§ **EXTRACTED ENTRIES**
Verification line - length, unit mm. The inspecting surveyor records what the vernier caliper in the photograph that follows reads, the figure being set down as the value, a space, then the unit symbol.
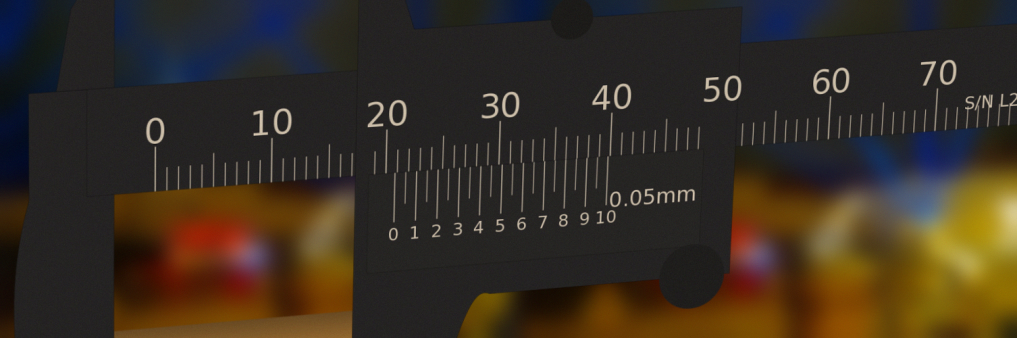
20.8 mm
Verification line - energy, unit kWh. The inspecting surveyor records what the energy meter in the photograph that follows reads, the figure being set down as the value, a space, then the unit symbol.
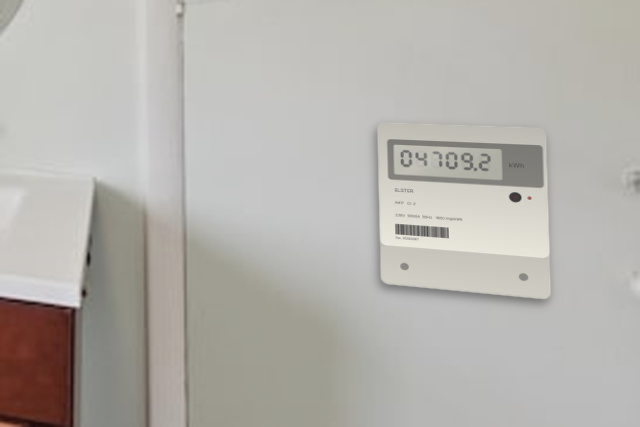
4709.2 kWh
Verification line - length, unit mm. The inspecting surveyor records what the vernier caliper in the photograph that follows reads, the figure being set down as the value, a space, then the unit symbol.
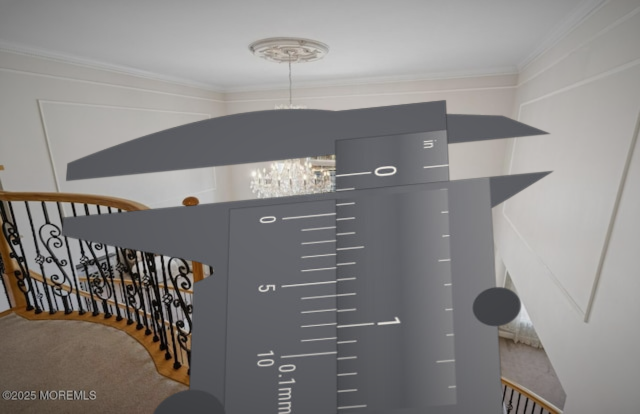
2.6 mm
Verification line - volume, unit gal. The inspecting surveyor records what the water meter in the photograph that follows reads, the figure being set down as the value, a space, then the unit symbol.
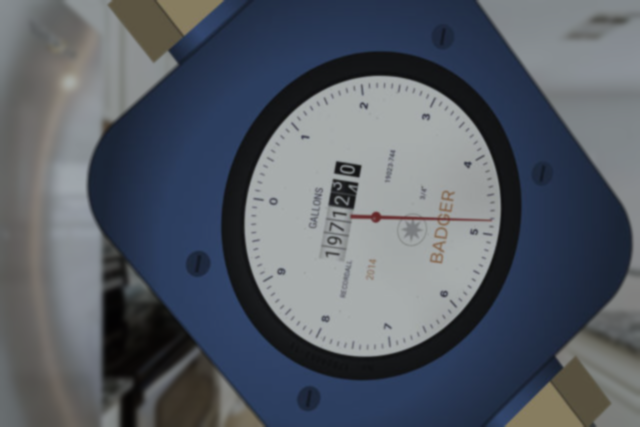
1971234.8 gal
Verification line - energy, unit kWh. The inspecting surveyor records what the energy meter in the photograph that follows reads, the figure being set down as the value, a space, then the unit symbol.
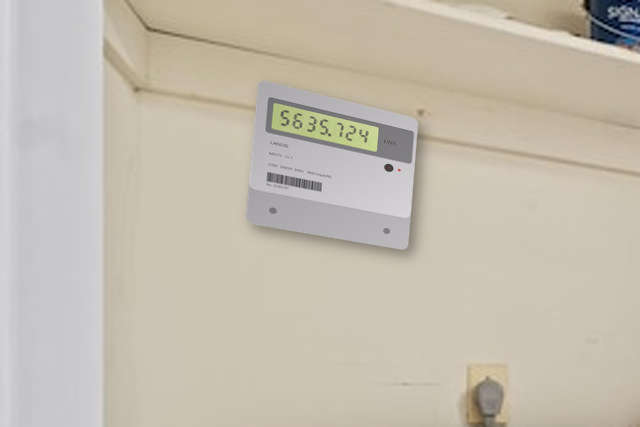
5635.724 kWh
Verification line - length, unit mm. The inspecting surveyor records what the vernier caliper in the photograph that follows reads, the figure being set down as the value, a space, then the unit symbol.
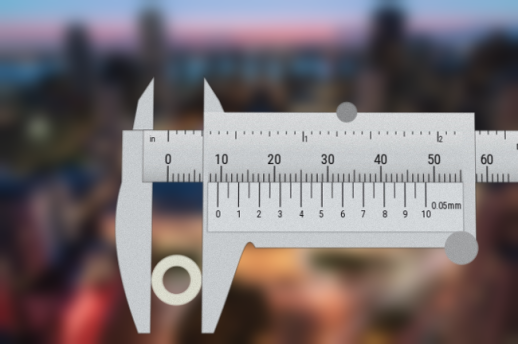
9.4 mm
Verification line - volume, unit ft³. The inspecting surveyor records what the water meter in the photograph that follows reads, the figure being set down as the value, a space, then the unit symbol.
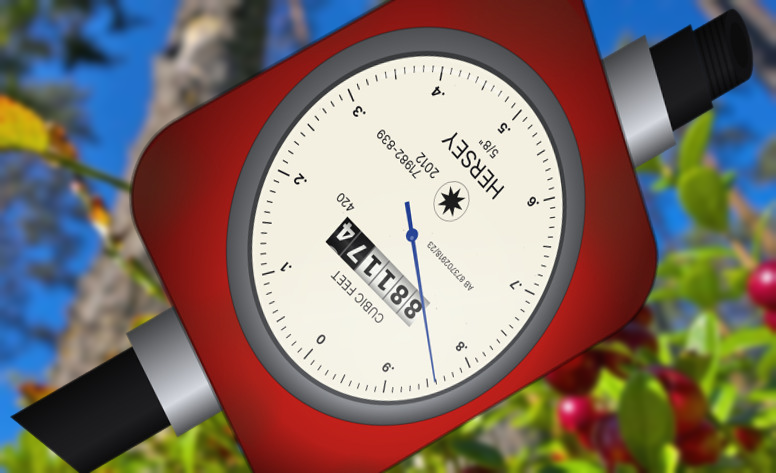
881173.84 ft³
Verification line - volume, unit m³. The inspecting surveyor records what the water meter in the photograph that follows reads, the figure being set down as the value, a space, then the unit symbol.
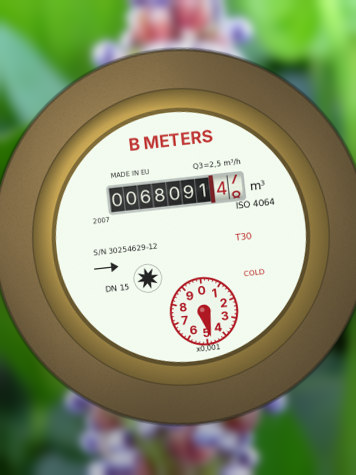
68091.474 m³
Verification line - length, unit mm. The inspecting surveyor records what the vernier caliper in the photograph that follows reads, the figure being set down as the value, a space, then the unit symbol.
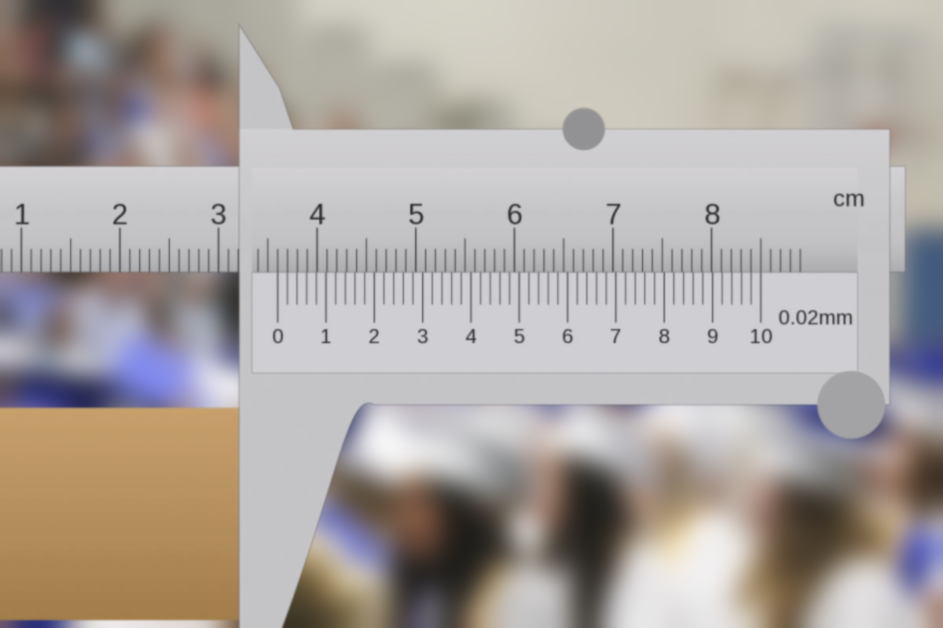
36.0 mm
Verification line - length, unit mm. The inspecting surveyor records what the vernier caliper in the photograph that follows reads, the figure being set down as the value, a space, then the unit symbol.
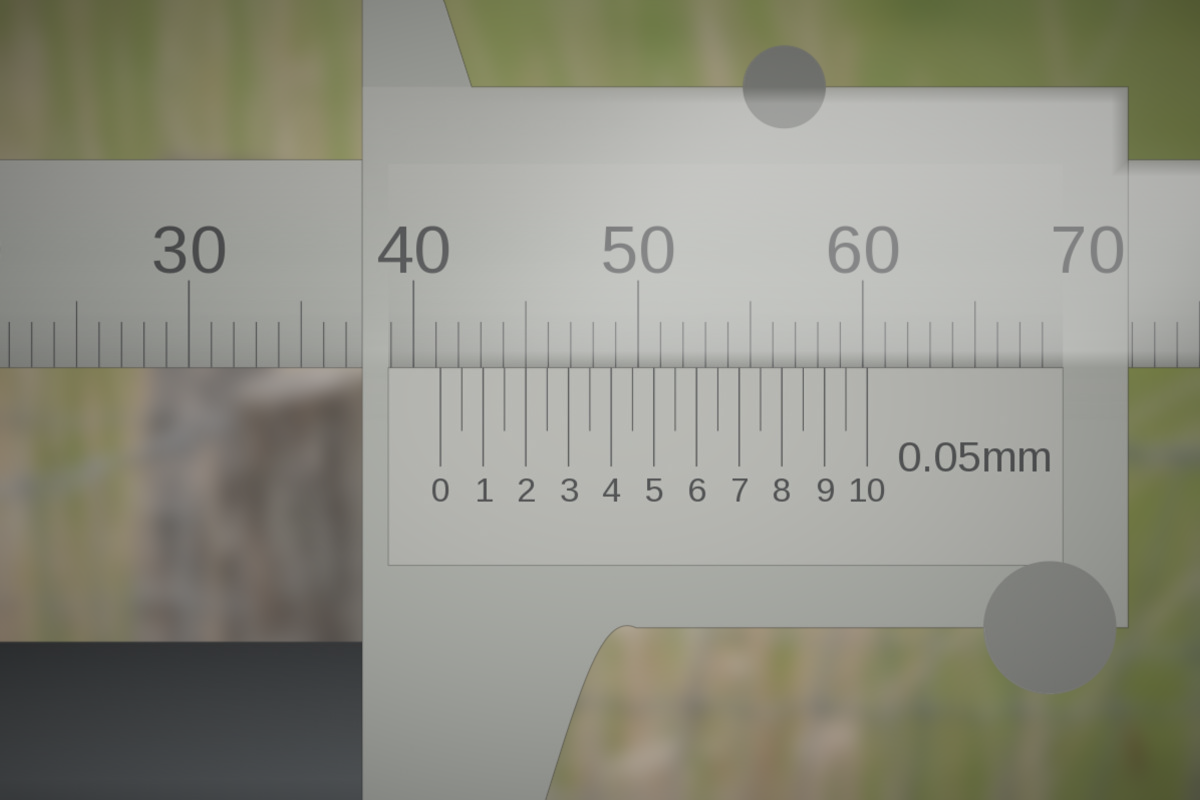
41.2 mm
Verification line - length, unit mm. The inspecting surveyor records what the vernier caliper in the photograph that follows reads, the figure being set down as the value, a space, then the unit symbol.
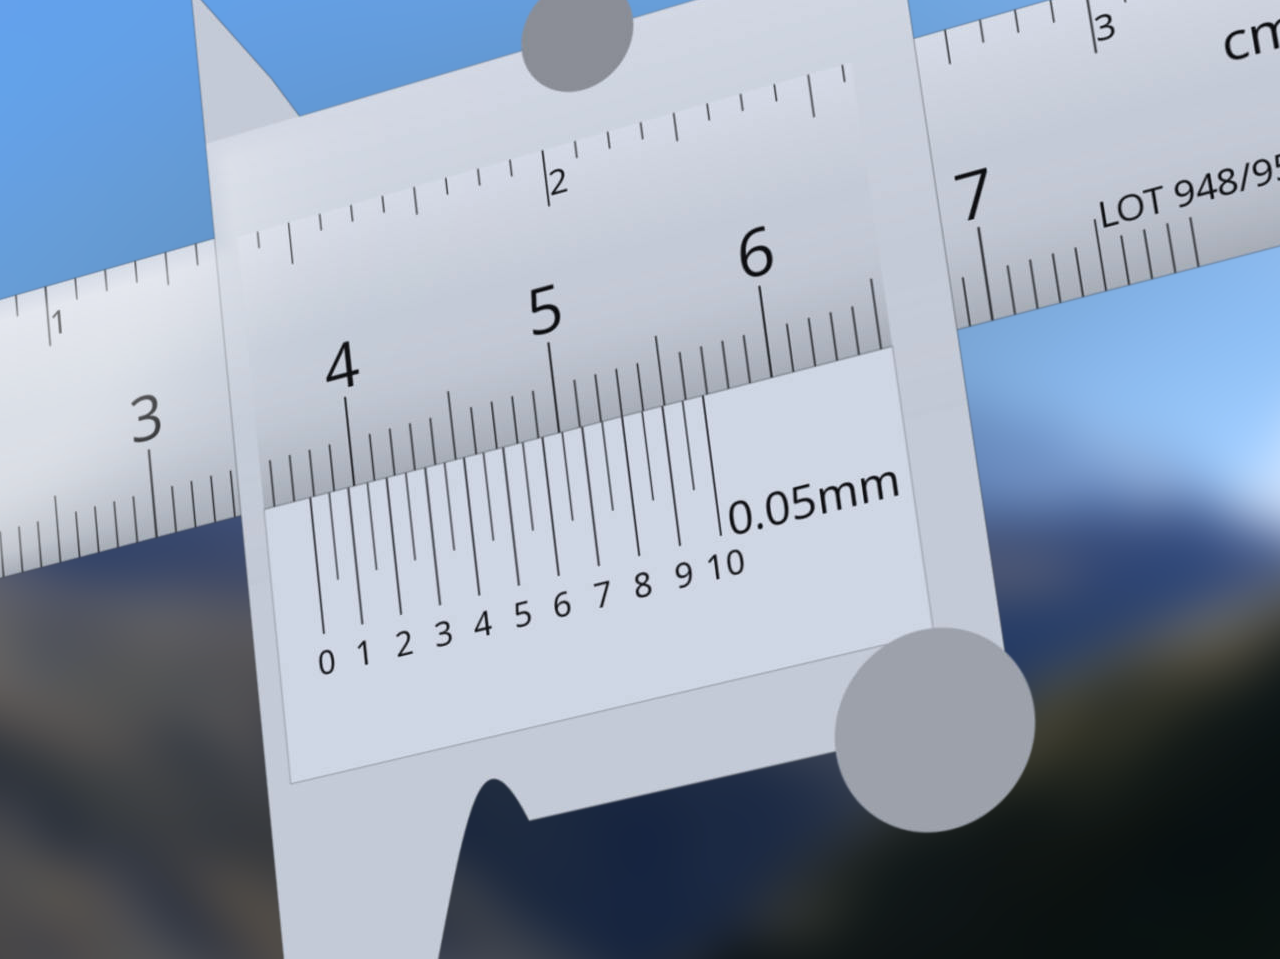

§ **EXERCISE DIRECTIONS**
Please write out the items above word for word, from the beginning of the items through the line that holds "1971234.8 gal", with that line included. Leave the pictures out of your copy.

§ **EXERCISE RESULT**
Verification line - length, unit mm. The inspecting surveyor records what the vernier caliper in the photograph that follows reads, the figure being set down as the value, a space, then the unit symbol.
20.8 mm
Verification line - energy, unit kWh. The inspecting surveyor records what the energy meter in the photograph that follows reads, the figure being set down as the value, a space, then the unit symbol.
4709.2 kWh
Verification line - length, unit mm. The inspecting surveyor records what the vernier caliper in the photograph that follows reads, the figure being set down as the value, a space, then the unit symbol.
2.6 mm
Verification line - volume, unit gal. The inspecting surveyor records what the water meter in the photograph that follows reads, the figure being set down as the value, a space, then the unit symbol.
1971234.8 gal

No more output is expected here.